Parsons Digital Engineering Framework (PDEF) Hypersonic Demonstration
This talk presents a demonstration of digital systems engineering at a System of Systems level. The focus is on the deployment of various sensor platforms to provide tracking opportunities for various hypersonic trajectories. Requirements are generated based on high level system performance and how the overall laydown contributes to the maximum viewing time allowed for the system of systems. The talk outlines the process of generating a threat vignette and using that to develop requirements based on system performance. The laydown consists of fixed and mobile sensor platforms and an optimization study is performed to determine the best placement of mobile sensors within operational areas. In addition, a probabilistic analysis is performed to calculate the most likely position within 3 sigma around each optimized mobile sensor location.
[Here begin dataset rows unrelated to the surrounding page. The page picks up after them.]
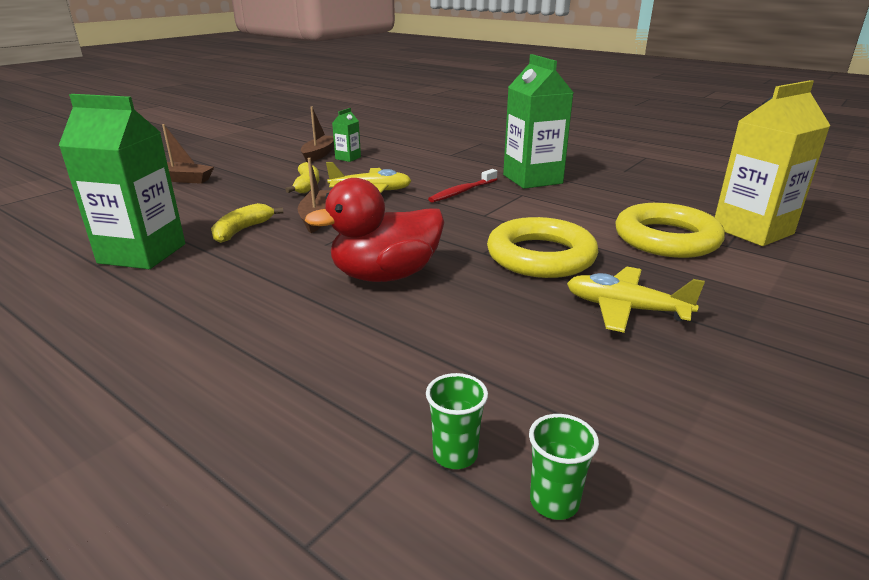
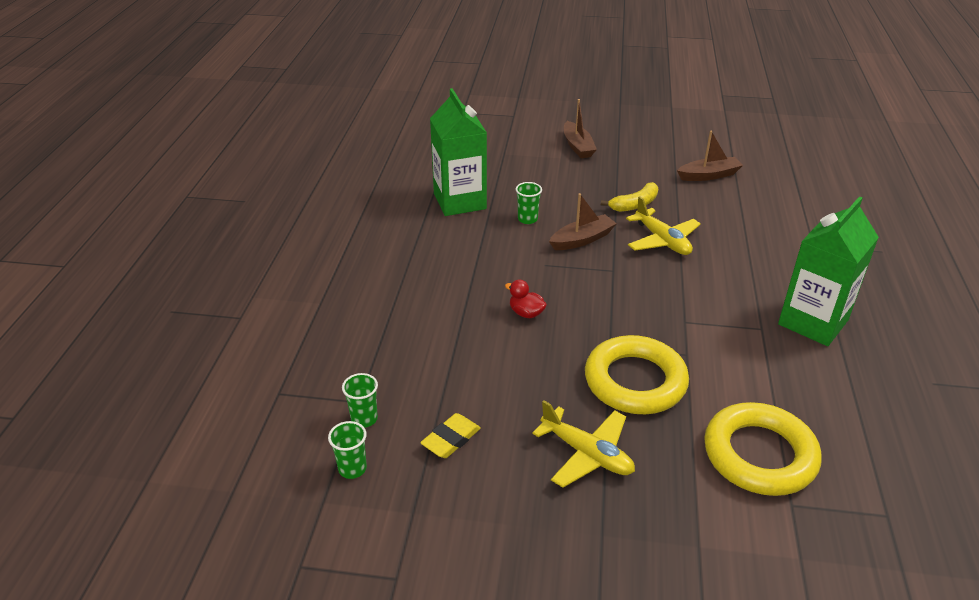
camera: 60 degrees right, 10 degrees up
(242, 230) = (527, 219): yellow banana -> green cup
(348, 158) = (720, 194): green carton -> none
(385, 275) = (526, 313): red duck -> red duck, size x0.43
(462, 192) = (723, 290): red toothbrush -> none
(549, 387) = (451, 439): none -> yellow eraser
(625, 309) = (587, 454): yellow plane -> yellow plane turned 135 degrees clockwise
(752, 231) = (858, 522): yellow carton -> none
These values are used to determine threshold and goal key performance parameters that can be used in trade studies to see the effects of modifying the sensor parameters and ensuring that requirements are still being met.
This talk also presents a digital framework that was used to create the workflow and integrate various simulations tools such as STK and MATLAB into the process. The framework consists of a Model Based Systems Engineering tool, No Magic’s Cameo; a integration tool and simulation execution engine, Phoenix Model Center, and performance models developed in Systems Tool Kit and MATLAB. Outputs from these studies are configuration managed in a SQL database and performance metrics can be view through a Digital Dashboard, such as Microsoft’s PowerBI tool. Finally, all simulations are ran in a virtual environment hosted in Microsoft Azure.

Mr. Thomas currently works for Parsons and has over 25 years leading program assessments and complex technical investigations in increasing positions of leadership supporting critical national security projects in air, missile, and space defense. Recognized expert in the following technical areas: Model Based System Engineering, Software Development/Integration, 2D/3D Modeling and Simulation, Advanced Visualization, Environmental Phenomenology, Electro-optical and Infrared Signature Analysis, Kinematics, Geographical Information Systems (GIS), Embedded Hardware/Software Development, and Multivariate Optimization.
Mr. Thomas’ educational background includes:
GRADUATE STUDIES IN APPLIED COMPUTATIONAL PHYSICS – George Mason University (GMU). Fairfax, Virginia. August 1997 – May 1998.
GRADUATE STUDIES IN THEORETICAL PHYSICS – University of Kansas (KU). Lawrence, Kansas. August 1991 – May 1992.
BACHELOR OF SCIENCE IN PHYSICS – Double minor in Mathematics and Astronomy. Missouri State University (MSU). Springfield, Missouri. May 1991.
ELECTRICAL ENGINEERING – Missouri Transfer Applicants Pre-Engineering (Electrical) Program. Missouri Southern State College (MSSC). Joplin, Missouri, May 1988.
ASSOCIATE OF APPLIED SCIENCE IN ELECTRICAL – ELECTRONICS TECHNOLOGY – Oklahoma State University. Okmulgee, Oklahoma. September 1986.